C++ two array element search

Question

i've come across a problem.

How do i check if an array has two,or more elements in a sequence.

For example,let's say i have an array

1,2,3,6,7,8,4,5

and i want to check if it has numbers 6,7,8 but in that sequence.

For example,if it would be

1,2,3,7,6,8,4,5

it would return false.

I know that it's pretty easy with one element,just make a for loop,but i can't figure out how to search for two or more arrays,and in the sequence i want them to be.

Answer 1

This is should yield O(n):
(edit: but it works correctly only with sequences that don't contain cycles)

bool has_a_sequence(const std::vector<int>& where, const std::vector<int>& seq_no_cycles)
{
    if(!seq_no_cycles.size())
    {
        return false;
    }
    std::vector<int>::const_iterator where_iter;
    std::vector<int>::const_iterator seq_iter = seq_no_cycles.begin();    
    for(where_iter = where.begin(); where_iter != where.end(); where_iter++)
    {
        if(*where_iter == *seq_iter)
        {
            seq_iter++;
            if(seq_iter == seq_no_cycles.end())
            {
                break;
            }
        }
        else
        {
            seq_iter = seq_no_cycles.begin();
            if(*where_iter == *seq_iter)
            {
                seq_iter++;
            }
        }
    }
    return seq_iter == seq_no_cycles.end();
}

Answer 2

There's an algorithm for that: std::search. Use it and don't care (only care if you want have something sophisticated that is faster than O(n·m)).
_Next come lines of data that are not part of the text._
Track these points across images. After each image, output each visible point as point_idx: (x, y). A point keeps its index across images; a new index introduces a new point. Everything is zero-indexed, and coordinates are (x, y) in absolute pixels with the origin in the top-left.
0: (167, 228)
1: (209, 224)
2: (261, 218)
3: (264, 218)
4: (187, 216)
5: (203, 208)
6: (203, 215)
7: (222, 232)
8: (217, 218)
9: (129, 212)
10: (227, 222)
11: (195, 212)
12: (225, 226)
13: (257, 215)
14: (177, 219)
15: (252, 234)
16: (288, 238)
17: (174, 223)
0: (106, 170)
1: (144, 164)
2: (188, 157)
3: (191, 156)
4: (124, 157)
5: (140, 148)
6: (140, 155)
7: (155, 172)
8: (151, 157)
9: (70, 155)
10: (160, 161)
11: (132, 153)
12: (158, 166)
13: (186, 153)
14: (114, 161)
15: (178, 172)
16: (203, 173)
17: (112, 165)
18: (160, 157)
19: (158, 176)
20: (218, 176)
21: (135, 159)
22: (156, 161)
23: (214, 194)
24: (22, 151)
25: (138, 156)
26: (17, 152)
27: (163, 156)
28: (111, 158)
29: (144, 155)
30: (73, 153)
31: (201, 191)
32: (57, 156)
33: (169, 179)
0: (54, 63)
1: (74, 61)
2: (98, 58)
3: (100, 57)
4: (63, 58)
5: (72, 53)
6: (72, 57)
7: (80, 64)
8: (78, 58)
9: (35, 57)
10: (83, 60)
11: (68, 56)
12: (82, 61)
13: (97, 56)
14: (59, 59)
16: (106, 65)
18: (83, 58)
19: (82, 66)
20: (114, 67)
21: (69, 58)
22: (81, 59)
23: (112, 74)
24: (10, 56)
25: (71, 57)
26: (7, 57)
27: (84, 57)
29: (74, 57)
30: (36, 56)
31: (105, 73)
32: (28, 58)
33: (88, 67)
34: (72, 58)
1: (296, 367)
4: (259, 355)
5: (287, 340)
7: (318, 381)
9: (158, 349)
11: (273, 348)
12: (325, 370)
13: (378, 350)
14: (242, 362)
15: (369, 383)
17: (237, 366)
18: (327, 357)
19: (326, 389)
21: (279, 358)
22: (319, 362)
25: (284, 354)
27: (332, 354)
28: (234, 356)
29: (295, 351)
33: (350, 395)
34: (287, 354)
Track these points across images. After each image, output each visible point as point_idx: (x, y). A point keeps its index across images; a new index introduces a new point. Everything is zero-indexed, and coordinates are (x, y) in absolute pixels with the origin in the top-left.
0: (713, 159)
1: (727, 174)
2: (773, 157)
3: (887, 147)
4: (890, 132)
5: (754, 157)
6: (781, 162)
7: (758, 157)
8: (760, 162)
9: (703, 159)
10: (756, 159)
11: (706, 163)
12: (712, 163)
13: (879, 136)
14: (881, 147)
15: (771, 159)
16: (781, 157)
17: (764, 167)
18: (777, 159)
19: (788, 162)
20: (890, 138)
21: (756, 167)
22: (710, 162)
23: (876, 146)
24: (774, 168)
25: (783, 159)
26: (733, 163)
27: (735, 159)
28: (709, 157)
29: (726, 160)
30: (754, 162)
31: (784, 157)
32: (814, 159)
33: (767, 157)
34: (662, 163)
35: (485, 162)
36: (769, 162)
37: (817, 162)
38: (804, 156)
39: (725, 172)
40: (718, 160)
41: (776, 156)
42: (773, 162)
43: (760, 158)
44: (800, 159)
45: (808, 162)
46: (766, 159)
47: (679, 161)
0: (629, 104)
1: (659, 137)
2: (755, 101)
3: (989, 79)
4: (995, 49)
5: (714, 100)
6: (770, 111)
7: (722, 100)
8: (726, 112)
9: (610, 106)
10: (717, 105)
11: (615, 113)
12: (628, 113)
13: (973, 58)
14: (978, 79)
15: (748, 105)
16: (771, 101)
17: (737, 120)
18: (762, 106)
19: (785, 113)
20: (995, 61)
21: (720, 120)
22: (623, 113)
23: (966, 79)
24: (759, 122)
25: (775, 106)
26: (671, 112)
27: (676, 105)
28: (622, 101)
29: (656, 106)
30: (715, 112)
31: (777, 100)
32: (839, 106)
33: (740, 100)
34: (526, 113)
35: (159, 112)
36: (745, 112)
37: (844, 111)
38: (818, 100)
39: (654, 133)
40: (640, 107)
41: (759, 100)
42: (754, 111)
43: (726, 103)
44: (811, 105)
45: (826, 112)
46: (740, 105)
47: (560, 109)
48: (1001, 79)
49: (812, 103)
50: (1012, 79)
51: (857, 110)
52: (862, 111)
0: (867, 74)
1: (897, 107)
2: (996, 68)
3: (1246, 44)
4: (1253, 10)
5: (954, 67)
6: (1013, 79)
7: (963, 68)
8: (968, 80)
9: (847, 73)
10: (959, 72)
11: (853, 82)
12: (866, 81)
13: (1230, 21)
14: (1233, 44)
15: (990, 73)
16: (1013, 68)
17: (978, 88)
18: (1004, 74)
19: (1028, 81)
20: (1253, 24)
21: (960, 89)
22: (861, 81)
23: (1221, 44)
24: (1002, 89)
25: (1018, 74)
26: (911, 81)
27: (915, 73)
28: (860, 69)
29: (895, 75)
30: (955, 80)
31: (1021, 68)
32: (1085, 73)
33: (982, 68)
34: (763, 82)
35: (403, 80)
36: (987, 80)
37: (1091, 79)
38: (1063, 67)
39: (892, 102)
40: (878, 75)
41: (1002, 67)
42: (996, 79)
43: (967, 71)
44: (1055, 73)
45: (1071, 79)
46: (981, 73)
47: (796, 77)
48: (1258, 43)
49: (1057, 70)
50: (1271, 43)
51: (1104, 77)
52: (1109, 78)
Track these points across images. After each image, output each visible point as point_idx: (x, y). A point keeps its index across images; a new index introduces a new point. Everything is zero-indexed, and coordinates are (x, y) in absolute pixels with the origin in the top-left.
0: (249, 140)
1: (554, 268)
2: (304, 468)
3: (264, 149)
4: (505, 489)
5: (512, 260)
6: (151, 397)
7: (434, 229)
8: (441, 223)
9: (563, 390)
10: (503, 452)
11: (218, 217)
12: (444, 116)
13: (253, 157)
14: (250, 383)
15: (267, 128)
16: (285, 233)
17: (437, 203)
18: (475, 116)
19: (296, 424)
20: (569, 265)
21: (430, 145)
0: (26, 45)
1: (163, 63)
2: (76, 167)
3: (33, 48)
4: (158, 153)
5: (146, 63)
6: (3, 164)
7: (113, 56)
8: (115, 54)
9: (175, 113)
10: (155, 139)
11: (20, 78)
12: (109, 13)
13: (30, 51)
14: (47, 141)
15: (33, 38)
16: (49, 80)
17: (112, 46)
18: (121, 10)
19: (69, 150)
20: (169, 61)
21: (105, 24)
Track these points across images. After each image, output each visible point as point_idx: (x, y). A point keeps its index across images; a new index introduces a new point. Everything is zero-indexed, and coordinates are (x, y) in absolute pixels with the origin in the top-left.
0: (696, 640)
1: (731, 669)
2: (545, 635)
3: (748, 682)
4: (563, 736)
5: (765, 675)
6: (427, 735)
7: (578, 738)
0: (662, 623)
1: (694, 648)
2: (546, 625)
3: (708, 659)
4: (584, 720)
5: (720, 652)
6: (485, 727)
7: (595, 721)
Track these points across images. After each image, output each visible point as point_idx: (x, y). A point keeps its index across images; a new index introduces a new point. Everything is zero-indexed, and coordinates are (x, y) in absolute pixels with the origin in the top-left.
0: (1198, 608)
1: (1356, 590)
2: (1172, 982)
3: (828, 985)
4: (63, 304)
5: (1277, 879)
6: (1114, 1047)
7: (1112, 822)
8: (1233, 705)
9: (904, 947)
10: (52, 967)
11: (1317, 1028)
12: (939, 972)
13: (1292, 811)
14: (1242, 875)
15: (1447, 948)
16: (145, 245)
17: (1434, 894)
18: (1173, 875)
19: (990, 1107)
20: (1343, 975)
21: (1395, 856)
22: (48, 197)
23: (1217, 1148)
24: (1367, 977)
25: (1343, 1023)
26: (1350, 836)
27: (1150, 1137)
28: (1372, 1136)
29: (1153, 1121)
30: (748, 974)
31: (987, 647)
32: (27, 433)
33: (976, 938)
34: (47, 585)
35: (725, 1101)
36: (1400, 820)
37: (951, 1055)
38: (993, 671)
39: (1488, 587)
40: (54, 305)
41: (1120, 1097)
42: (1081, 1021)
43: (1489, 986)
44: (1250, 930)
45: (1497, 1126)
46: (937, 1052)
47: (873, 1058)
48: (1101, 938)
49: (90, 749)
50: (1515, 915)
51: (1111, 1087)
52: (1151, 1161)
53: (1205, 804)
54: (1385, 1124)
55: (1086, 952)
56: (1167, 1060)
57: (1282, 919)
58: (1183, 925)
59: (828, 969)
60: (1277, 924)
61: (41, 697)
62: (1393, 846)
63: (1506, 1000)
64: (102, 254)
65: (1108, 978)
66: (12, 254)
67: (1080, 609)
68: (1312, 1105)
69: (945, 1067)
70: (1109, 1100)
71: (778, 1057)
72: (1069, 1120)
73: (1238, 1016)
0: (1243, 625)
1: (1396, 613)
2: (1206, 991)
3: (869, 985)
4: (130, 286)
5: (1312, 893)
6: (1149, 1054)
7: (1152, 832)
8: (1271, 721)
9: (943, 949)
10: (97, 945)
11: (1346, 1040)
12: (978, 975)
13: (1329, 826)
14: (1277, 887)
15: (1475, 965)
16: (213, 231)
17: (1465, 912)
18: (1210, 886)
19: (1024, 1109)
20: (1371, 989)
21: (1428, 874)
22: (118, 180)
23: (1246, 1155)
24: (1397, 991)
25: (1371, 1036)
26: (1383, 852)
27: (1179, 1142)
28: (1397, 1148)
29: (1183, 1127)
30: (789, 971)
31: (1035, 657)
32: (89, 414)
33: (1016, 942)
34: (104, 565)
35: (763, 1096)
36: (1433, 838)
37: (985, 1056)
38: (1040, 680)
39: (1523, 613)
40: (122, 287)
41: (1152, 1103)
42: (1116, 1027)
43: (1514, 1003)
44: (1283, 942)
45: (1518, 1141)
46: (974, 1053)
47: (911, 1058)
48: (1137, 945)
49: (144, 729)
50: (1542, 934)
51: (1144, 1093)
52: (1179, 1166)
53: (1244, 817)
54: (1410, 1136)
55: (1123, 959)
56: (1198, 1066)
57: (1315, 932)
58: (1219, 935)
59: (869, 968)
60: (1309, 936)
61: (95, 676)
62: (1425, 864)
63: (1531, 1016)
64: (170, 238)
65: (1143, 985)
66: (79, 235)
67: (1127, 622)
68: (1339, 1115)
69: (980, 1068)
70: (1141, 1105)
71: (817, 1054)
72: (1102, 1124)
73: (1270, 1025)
// will be superfluous in C++11
template <typename T, std::size_t N> T *begin(T (&arr)[N]) { return arr; }
template <typename T, std::size_t N> T *end  (T (&arr)[N]) { return &arr[N]; }

int main()
{
  int array[] = {1,2,3,6,7,8,4,5};
  int check[] = {6,7,8};

  int *position = std::search(begin(array), end(array), begin(check), end(check));
  if (position != end(array))
    std::cout << "found at position " << position - array << '\n';
  else
    std::cout << "not found\n";
}